Activation of renal β-adrenoceptors stimulates renin release and mediates increased renin secretion rate when renal nerves are electrically stimulated.27, 35, 36, 37, 38 The administration of β-adrenergic antagonists could block the increase in renin secretion, but there has been a certain amount of variation in the results reported.26, 39 β-adrenoceptor blockade reduced basal level of plasma renin activity in human subjects and experimental animals.17, 40 This study showed that PRO caused a fall in the PRC, indicating that adrenergic stimulation of renin release is present under normal conditions. The administration of PRO in the sodium-depleted animals reduced the increment in PRC stimulated by LSI, suggesting that there is an interaction between sodium depletion and PRO on renin secretion in the kidney. The results also showed that there was no net secretion of renin in the hydronephrotic kidney under the circumstances either PRO alone or the combined procedure with sodium depletion. This further demonstrated that the macula densa has a critical role in the regulation of renin secretion.

To determine the effects of sodium depletion and PRO on renin synthesis, TRC and renin mRNA levels were measured in the kidney. In mice with LSI, TRC and renin mRNA levels were elevated in both the normal and hydronephrotic kidneys. When PRO was given to sodium depleted mice the levels of TRC and renin mRNA levels were reduced compared with the animals with LSI alone, indicating that β-adrenergic blockade attenuated the effect of sodium depletion on renin synthesis.
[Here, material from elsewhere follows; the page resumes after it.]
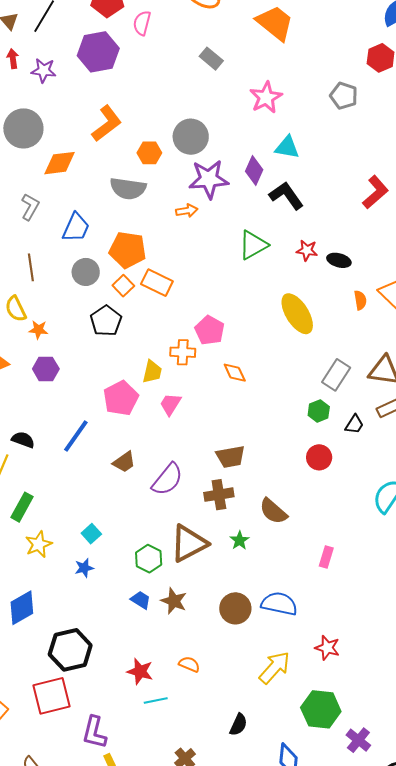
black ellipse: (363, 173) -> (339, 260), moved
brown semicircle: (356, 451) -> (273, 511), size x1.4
The results demonstrated that there is an interaction between PRO and LSI on TRC and renin mRNA levels. On the other hand, PRC in LSI- and PRO-treated mice was lower than that with LSI alone. Furthermore, linear regression analysis showed that there was a positive correlation between levels of PRC, TRC and renin mRNA in both normal and hydronephrotic kidneys, indicating that there is an interaction between LSI and PRO on renin synthesis and secretion. As renin secretion is affected, additional post-translational interactions or an effect of β-adrenoceptor blockade at the level of the secretory pathway may occur in the kidney. Thus β-adrenoceptors have an important role in renin secretion stimulated by LSI.
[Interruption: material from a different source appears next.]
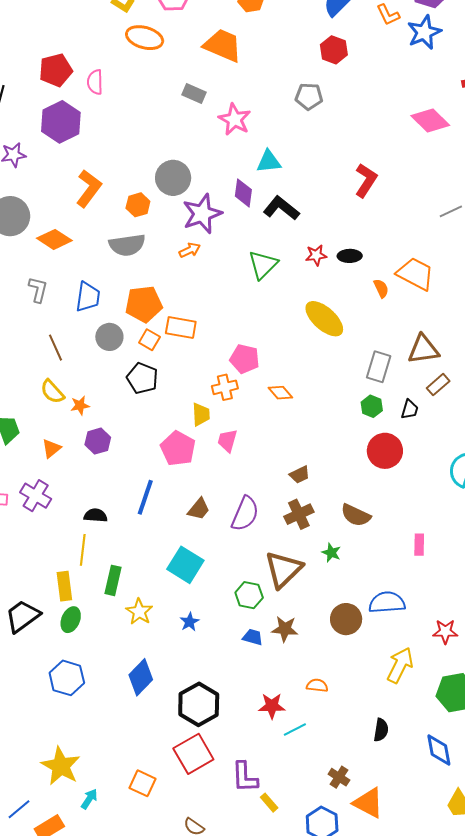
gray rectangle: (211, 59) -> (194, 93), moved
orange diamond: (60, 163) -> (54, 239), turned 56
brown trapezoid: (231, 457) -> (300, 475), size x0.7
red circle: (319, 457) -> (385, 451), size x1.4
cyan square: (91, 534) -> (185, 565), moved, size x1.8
In conclusion, in the hydronephrotic kidney, there was no net increase in renin secretion because of the lack of macula densa under all of the circumstances studied. The macula densa is critical for renin secretion but not for the stimulation of renin synthesis. There is an interaction between sodium depletion and β-adrenoceptor blockade on renin synthesis and secretion. These results probably reflect the combined effect of the reduced tonic stimulation by sympathetic transmitter release and of sodium depletion.